*** Material supplied
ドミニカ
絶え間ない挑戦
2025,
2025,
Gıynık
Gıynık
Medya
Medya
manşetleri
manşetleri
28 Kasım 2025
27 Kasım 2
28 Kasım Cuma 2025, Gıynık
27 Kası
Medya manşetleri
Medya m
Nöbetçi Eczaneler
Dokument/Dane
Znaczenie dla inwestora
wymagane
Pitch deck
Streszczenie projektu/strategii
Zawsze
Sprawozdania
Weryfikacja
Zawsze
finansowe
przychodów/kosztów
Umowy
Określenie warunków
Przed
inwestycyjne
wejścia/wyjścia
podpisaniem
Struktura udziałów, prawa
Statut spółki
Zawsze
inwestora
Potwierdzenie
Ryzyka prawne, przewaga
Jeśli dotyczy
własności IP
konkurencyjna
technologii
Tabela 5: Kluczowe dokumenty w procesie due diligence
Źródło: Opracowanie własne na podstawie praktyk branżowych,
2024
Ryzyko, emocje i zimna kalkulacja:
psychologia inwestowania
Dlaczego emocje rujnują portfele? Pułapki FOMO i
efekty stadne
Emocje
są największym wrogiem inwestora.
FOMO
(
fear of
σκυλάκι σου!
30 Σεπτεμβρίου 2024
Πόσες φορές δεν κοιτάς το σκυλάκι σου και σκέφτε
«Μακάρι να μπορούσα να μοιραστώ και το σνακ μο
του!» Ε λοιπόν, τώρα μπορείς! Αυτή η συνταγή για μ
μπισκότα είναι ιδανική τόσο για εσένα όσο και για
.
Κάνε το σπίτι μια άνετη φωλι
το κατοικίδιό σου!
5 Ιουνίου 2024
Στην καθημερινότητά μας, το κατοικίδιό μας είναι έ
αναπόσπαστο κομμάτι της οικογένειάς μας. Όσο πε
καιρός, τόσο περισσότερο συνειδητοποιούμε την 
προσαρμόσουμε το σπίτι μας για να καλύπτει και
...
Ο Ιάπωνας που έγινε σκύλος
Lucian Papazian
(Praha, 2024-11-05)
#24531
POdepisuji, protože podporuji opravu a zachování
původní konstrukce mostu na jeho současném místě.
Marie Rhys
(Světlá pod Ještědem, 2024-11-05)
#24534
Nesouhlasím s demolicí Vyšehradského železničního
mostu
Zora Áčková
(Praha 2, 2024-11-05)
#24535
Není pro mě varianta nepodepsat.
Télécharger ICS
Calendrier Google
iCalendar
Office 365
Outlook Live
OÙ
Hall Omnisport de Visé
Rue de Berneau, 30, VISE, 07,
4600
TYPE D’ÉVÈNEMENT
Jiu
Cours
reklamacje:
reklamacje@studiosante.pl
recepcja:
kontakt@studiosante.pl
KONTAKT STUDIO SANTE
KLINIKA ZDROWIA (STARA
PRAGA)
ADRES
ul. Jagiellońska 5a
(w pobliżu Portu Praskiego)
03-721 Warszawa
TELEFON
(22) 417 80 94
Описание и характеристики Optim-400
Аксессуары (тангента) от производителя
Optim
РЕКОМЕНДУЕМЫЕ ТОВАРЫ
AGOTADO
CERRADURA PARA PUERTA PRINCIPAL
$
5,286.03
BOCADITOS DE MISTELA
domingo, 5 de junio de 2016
******
*** Material supplied
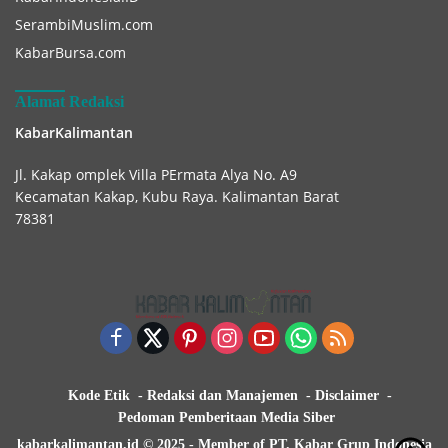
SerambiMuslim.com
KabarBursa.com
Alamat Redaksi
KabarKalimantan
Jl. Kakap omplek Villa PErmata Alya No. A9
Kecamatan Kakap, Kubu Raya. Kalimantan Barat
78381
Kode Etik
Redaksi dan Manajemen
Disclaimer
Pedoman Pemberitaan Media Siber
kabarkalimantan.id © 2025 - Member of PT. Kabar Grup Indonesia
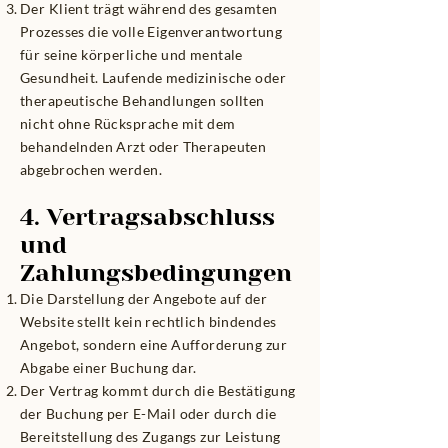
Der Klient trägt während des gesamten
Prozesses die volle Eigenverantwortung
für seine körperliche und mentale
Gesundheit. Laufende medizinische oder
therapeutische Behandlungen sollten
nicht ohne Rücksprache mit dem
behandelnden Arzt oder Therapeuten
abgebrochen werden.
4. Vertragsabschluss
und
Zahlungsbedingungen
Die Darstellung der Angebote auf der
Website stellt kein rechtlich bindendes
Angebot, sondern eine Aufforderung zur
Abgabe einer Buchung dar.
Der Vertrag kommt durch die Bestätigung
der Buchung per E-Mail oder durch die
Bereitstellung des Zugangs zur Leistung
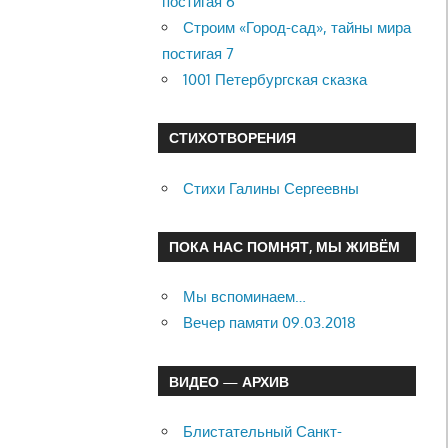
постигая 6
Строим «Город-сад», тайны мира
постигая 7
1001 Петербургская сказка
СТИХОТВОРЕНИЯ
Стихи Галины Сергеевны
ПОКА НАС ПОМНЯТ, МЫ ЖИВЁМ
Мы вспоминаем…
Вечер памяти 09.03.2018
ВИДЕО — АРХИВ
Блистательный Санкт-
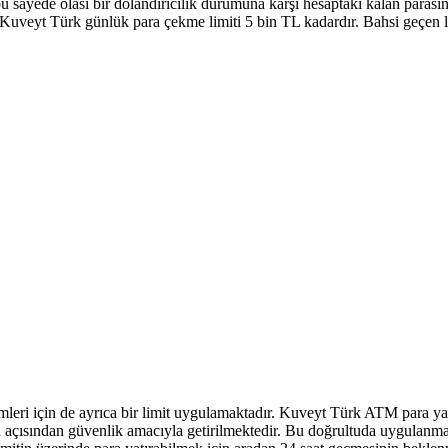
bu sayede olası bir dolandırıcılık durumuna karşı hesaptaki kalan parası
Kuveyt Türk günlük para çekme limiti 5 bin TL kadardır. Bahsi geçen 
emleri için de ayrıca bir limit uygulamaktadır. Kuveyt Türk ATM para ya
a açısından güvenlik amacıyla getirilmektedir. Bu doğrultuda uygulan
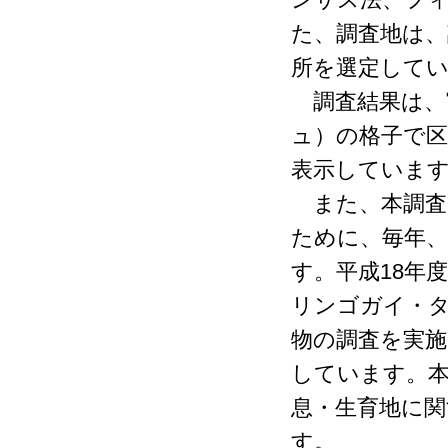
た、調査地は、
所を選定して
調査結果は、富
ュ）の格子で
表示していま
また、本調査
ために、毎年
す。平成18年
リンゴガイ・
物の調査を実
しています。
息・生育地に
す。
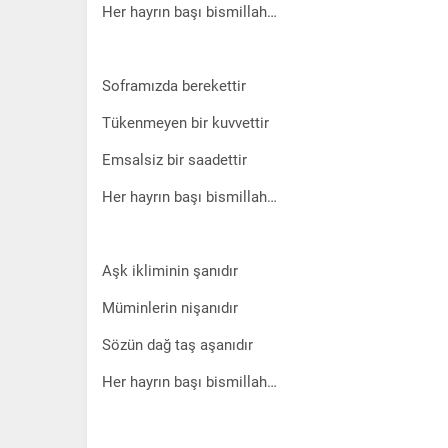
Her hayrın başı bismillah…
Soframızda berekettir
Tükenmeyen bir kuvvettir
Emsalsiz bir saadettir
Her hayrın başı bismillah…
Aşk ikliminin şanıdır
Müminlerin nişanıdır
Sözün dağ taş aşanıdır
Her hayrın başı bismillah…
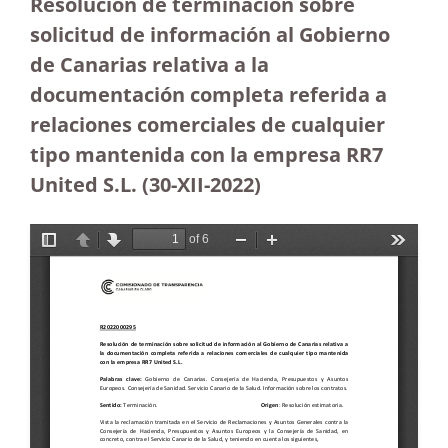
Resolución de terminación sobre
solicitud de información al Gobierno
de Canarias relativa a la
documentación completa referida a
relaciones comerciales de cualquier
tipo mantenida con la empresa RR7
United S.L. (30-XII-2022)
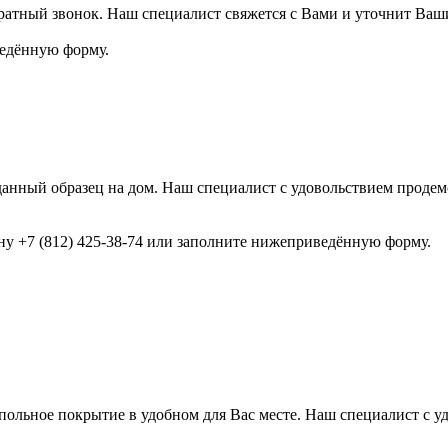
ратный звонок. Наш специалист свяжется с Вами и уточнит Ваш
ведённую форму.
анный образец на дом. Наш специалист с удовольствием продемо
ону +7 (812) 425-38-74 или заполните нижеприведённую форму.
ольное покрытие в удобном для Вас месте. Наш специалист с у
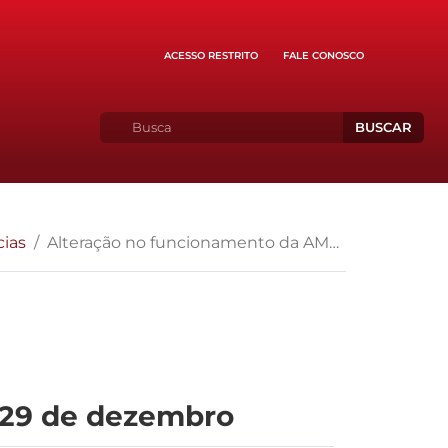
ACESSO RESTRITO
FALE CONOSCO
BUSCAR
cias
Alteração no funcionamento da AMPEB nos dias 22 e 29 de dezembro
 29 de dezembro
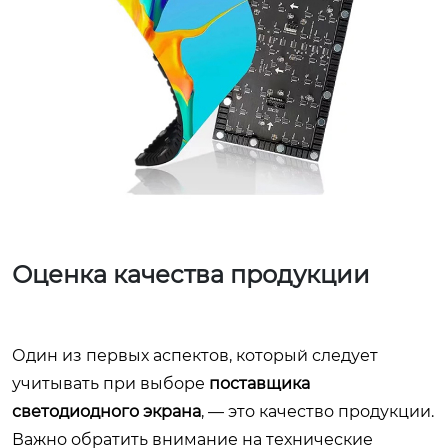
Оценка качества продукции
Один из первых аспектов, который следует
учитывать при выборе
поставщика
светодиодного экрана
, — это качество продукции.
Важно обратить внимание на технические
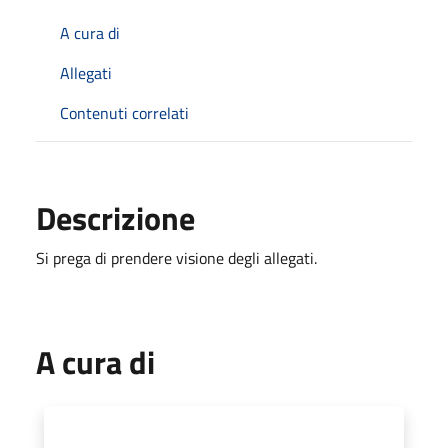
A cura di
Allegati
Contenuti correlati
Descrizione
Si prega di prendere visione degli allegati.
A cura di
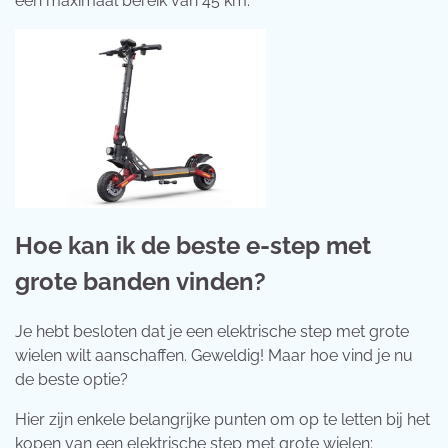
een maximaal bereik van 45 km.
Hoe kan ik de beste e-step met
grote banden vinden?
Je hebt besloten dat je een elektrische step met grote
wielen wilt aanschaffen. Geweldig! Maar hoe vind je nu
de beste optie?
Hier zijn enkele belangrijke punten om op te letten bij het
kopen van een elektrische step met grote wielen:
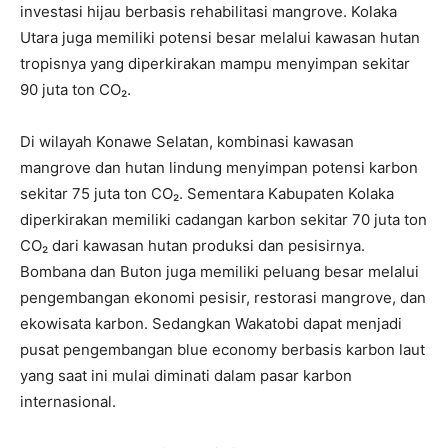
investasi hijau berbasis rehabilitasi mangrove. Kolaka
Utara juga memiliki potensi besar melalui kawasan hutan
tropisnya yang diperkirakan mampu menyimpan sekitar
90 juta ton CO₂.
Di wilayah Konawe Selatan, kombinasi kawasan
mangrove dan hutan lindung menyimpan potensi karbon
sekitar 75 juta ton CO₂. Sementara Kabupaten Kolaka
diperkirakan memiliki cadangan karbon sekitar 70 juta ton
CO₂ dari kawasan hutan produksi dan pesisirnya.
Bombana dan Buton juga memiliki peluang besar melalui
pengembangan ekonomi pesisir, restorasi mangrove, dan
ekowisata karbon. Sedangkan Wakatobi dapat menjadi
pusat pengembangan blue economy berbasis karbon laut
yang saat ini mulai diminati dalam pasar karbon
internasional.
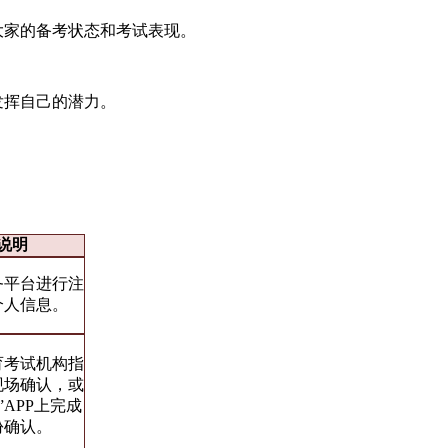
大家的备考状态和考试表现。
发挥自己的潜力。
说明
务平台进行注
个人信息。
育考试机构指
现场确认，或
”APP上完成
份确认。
******
*** Material supplied
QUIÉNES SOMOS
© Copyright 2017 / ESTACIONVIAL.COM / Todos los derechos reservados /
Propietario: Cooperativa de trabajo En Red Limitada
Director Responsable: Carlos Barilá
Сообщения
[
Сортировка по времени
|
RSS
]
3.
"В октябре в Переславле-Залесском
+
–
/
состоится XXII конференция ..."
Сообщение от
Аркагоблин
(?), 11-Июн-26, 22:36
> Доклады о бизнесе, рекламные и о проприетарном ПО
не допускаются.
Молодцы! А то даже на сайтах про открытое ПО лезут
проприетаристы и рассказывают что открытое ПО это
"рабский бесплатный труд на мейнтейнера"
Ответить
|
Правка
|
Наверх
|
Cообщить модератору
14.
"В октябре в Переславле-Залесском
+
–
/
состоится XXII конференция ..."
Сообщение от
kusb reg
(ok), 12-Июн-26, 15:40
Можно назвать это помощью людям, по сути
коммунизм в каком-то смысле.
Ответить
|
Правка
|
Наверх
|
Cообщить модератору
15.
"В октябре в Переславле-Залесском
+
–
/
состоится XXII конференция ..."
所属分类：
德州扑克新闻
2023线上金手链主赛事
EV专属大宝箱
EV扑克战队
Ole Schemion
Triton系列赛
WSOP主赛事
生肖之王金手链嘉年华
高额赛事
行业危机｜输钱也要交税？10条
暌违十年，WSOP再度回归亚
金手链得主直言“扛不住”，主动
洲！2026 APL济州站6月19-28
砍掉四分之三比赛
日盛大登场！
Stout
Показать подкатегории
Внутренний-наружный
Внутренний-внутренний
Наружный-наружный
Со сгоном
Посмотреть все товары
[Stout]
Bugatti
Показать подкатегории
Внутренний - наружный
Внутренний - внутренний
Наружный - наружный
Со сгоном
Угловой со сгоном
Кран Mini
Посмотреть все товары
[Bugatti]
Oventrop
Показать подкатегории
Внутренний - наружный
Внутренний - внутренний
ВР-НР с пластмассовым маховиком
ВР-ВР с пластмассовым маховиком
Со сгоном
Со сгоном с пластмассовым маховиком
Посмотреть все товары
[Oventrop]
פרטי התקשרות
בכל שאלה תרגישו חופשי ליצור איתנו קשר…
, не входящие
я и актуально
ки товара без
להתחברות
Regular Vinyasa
******
Task to carry out - From the entries above, copy every line that holds the word "Kakap".

Reply -
Jl. Kakap omplek Villa PErmata Alya No. A9
Kecamatan Kakap, Kubu Raya. Kalimantan Barat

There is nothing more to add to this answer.